» **WHAT THE EXERCISE ASKS**
Return exactly those lines of the material below that fall between the line holding "2. Group Pandas dataframe columns" and the line holding "5. Handling different", inclusive.

» **RECORDS FOR THE TASK**
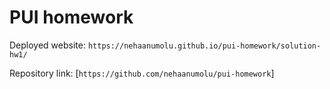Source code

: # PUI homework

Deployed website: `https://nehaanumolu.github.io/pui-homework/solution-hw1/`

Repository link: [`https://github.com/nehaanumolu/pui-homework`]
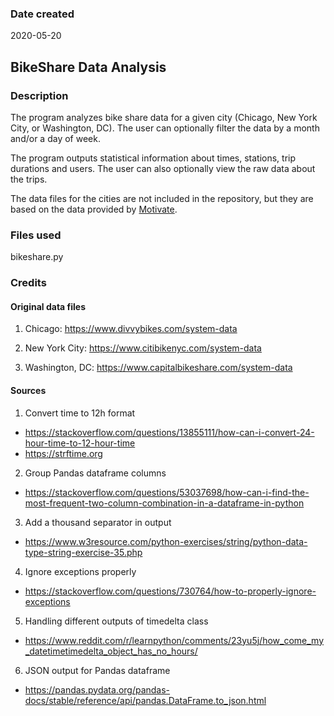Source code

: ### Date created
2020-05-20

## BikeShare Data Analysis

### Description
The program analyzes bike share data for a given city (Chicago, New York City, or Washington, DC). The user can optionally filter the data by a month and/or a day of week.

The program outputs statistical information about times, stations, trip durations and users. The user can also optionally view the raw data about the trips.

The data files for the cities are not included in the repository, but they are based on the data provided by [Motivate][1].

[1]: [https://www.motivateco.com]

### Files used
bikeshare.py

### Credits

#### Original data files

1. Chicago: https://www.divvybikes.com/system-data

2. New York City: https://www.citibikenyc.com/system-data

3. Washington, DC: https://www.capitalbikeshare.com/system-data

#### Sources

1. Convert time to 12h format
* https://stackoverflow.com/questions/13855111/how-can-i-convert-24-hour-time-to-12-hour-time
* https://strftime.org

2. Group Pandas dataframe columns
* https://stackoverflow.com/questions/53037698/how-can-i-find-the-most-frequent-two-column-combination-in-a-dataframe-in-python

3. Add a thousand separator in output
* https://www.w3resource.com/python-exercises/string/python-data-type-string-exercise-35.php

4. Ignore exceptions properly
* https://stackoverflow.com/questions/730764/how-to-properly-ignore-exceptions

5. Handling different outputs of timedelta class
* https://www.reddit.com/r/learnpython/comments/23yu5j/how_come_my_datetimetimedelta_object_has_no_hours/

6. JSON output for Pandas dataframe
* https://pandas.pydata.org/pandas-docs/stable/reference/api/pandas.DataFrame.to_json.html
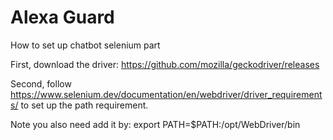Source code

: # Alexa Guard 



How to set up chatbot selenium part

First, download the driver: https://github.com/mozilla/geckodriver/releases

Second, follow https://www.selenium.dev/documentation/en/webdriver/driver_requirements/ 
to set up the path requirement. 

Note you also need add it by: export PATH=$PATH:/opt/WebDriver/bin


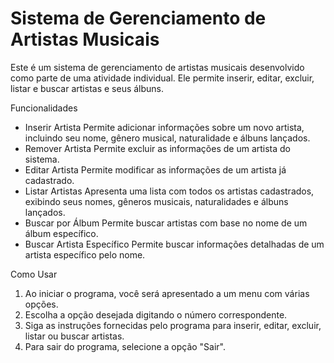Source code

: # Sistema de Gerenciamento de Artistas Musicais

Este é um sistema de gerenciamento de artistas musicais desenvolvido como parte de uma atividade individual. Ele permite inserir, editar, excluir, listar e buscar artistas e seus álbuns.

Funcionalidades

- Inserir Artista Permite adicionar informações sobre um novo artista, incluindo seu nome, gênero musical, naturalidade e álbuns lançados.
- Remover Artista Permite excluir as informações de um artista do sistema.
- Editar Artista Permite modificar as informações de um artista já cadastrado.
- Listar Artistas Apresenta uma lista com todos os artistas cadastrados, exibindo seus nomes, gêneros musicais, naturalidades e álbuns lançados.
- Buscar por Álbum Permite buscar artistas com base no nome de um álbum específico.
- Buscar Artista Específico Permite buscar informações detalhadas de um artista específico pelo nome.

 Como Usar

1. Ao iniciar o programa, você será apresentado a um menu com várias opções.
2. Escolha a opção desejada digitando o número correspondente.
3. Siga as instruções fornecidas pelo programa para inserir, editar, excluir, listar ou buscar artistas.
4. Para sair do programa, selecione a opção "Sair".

» **OUTPUT FOR THIS EXERCISE**
2. Group Pandas dataframe columns
* https://stackoverflow.com/questions/53037698/how-can-i-find-the-most-frequent-two-column-combination-in-a-dataframe-in-python

3. Add a thousand separator in output
* https://www.w3resource.com/python-exercises/string/python-data-type-string-exercise-35.php

4. Ignore exceptions properly
* https://stackoverflow.com/questions/730764/how-to-properly-ignore-exceptions

5. Handling different outputs of timedelta class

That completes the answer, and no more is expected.